Document excerpt below:

23:42:36hearn:(bitcoin doesn't do refcounting)
23:43:06bramc:A lot of the exploitability of a piece of software has to do with how good the developers are. Some people are just plain sloppy
23:43:31bramc:But I prefer to do development in Python for purely development time reasons.
23:43:43gmaxwell:There is very little of satoshi's code left in Bitcoin core. 0.10 replaced much of what had been remaining.
23:44:06bramc:hearn technically Python is garbage collected as well but it turns out in practice most of the work is done by ref counting. I was simplifying.
23:45:16gmaxwell:in bitcoin there are very few long lived objects, and basically none without simple linear ownership, memory management isn't generally a huge issue.
23:45:43sipa:bramc: if you wrote consensus code in python, i'm sure you'd get forks when new python versions were introduced :)

End of Document excerpt.
Excerpted records below:

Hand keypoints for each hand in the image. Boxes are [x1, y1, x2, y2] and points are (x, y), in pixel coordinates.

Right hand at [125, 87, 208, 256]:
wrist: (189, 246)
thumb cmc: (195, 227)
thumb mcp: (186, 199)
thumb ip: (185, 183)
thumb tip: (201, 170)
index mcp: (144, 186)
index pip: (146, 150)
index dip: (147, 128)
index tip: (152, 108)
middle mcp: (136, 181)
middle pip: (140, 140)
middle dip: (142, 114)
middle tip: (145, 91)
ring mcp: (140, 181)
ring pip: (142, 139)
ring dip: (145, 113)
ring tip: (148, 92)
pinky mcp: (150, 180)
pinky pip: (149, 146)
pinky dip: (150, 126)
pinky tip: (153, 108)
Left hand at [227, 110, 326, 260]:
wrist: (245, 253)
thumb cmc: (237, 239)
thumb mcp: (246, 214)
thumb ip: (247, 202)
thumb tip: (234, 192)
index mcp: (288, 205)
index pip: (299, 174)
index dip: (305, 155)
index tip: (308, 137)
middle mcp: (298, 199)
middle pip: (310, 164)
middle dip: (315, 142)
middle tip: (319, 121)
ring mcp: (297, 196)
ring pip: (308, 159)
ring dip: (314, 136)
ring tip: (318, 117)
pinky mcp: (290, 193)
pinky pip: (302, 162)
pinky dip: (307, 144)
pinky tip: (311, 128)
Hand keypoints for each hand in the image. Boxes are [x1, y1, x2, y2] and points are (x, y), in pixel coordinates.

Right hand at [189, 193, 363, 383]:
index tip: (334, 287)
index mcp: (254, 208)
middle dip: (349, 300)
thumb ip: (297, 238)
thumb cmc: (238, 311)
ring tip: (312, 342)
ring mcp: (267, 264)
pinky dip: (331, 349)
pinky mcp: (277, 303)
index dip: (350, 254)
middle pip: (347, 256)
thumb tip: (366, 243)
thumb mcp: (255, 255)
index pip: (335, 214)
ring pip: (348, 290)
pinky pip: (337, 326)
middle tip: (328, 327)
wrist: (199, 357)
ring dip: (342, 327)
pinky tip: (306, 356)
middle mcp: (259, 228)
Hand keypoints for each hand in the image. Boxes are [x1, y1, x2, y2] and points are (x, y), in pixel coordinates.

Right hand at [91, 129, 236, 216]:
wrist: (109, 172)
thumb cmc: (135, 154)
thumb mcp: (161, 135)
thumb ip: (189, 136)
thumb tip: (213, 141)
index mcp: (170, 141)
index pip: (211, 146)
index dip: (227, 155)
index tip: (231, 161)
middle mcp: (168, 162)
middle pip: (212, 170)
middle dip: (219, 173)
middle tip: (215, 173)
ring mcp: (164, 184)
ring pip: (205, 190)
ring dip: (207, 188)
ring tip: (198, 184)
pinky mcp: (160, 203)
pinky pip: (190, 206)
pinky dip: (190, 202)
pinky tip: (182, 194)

End of Excerpted records.

• What to work on
In the chat log, what does bramc say does most of the work of memory management in Python in practice?

• Answer to this problem
Reference counting does most of the work.